That is still the case today, according to Nets’ owner Joeseph Tsai.

Tsai — one of the co-founders of the Alibaba Group, which runs the Chinese equivalent of Amazon — is a billionaire with his feet in both the United States and China. He spoke to Bloomberg News recently about where things stand now in the NBA/China relationship (hat tip Nets Daily).

Tsai is eager to see NBA games back on [state run] CCTV. Although [streaming service] Tencent has begun showing them again, the state-owned broadcaster has yet to budge. A person familiar with the matter says the league is optimistic the network will relent, beginning with the All-Star Game on Feb. 16—there’s no ready replacement, after all, for LeBron James and Giannis Antetokounmpo.
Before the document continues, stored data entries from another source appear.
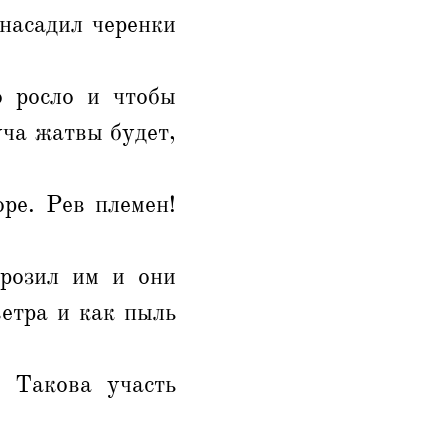
 насадил черенки
о росло и чтобы
уча жатвы будет,
ре. Рев племен!
грозил им и они
ветра и как пыль
 Такова участь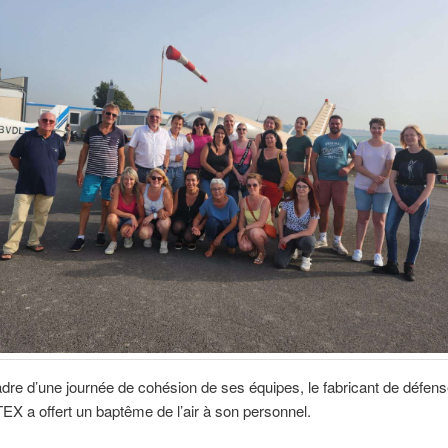
dre d’une journée de cohésion de ses équipes, le fabricant de défense
 a offert un baptême de l’air à son personnel.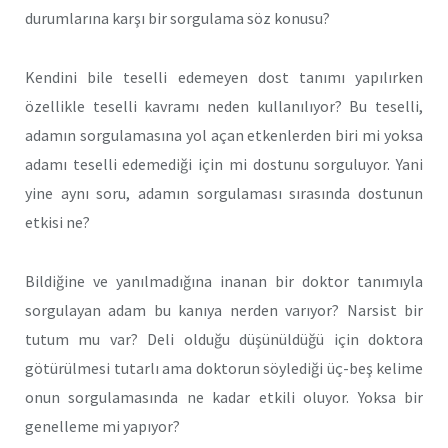
durumlarına karşı bir sorgulama söz konusu?
Kendini bile teselli edemeyen dost tanımı yapılırken
özellikle teselli kavramı neden kullanılıyor? Bu teselli,
adamın sorgulamasına yol açan etkenlerden biri mi yoksa
adamı teselli edemediği için mi dostunu sorguluyor. Yani
yine aynı soru, adamın sorgulaması sırasında dostunun
etkisi ne?
Bildiğine ve yanılmadığına inanan bir doktor tanımıyla
sorgulayan adam bu kanıya nerden varıyor? Narsist bir
tutum mu var? Deli olduğu düşünüldüğü için doktora
götürülmesi tutarlı ama doktorun söylediği üç-beş kelime
onun sorgulamasında ne kadar etkili oluyor. Yoksa bir
genelleme mi yapıyor?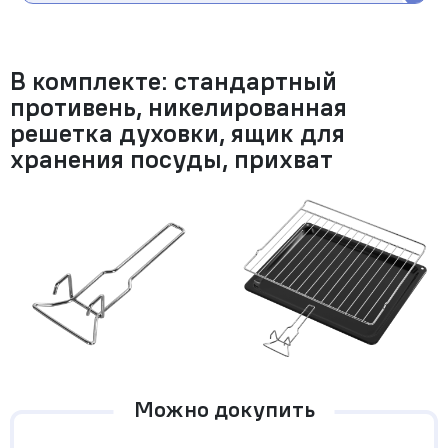
В комплекте: стандартный
противень, никелированная
решетка духовки, ящик для
хранения посуды, прихват
Можно докупить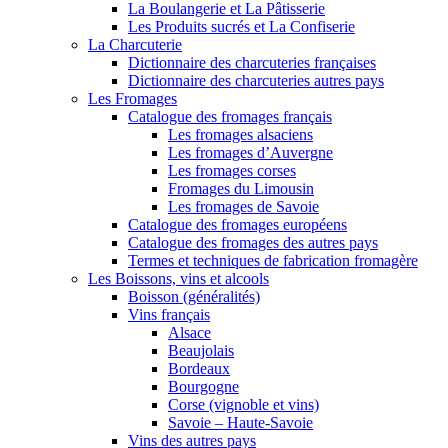
La Boulangerie et La Pâtisserie
Les Produits sucrés et La Confiserie
La Charcuterie
Dictionnaire des charcuteries françaises
Dictionnaire des charcuteries autres pays
Les Fromages
Catalogue des fromages français
Les fromages alsaciens
Les fromages d’Auvergne
Les fromages corses
Fromages du Limousin
Les fromages de Savoie
Catalogue des fromages européens
Catalogue des fromages des autres pays
Termes et techniques de fabrication fromagère
Les Boissons, vins et alcools
Boisson (généralités)
Vins français
Alsace
Beaujolais
Bordeaux
Bourgogne
Corse (vignoble et vins)
Savoie – Haute-Savoie
Vins des autres pays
“Once you are on the air,” Tsai says, “everything will come back.”


For now.

The NBA, like any American group doing business in China, is caught up in geopolitical forces well beyond its control, from trade wars to protests in Hong Kong. Morey’s Tweet touched on what Tsai called a “third rail of Chinese politics” but he spoke of the Hong Kong protestors as separatists when they would argue they simply want what was promised them in the agreement that transferred control of the city from Brittish to Chinese rule. (And that last sentence itself is a gross oversimplification of a complicated situation.)

NBA games likely will end up back on Chinese television soon (although it will be longer for Rockets’ games), and the business of the NBA in China will continue. Both sides want to make money (and in China, keep a younger generation happy with a sport they have grown to love). However, the underlying issues that caused the last flare-up are not going away — things may be just simmering on the back burner, but the flames are not turned off.

When things do flare up again, Tsai will end up fight back in the middle of it.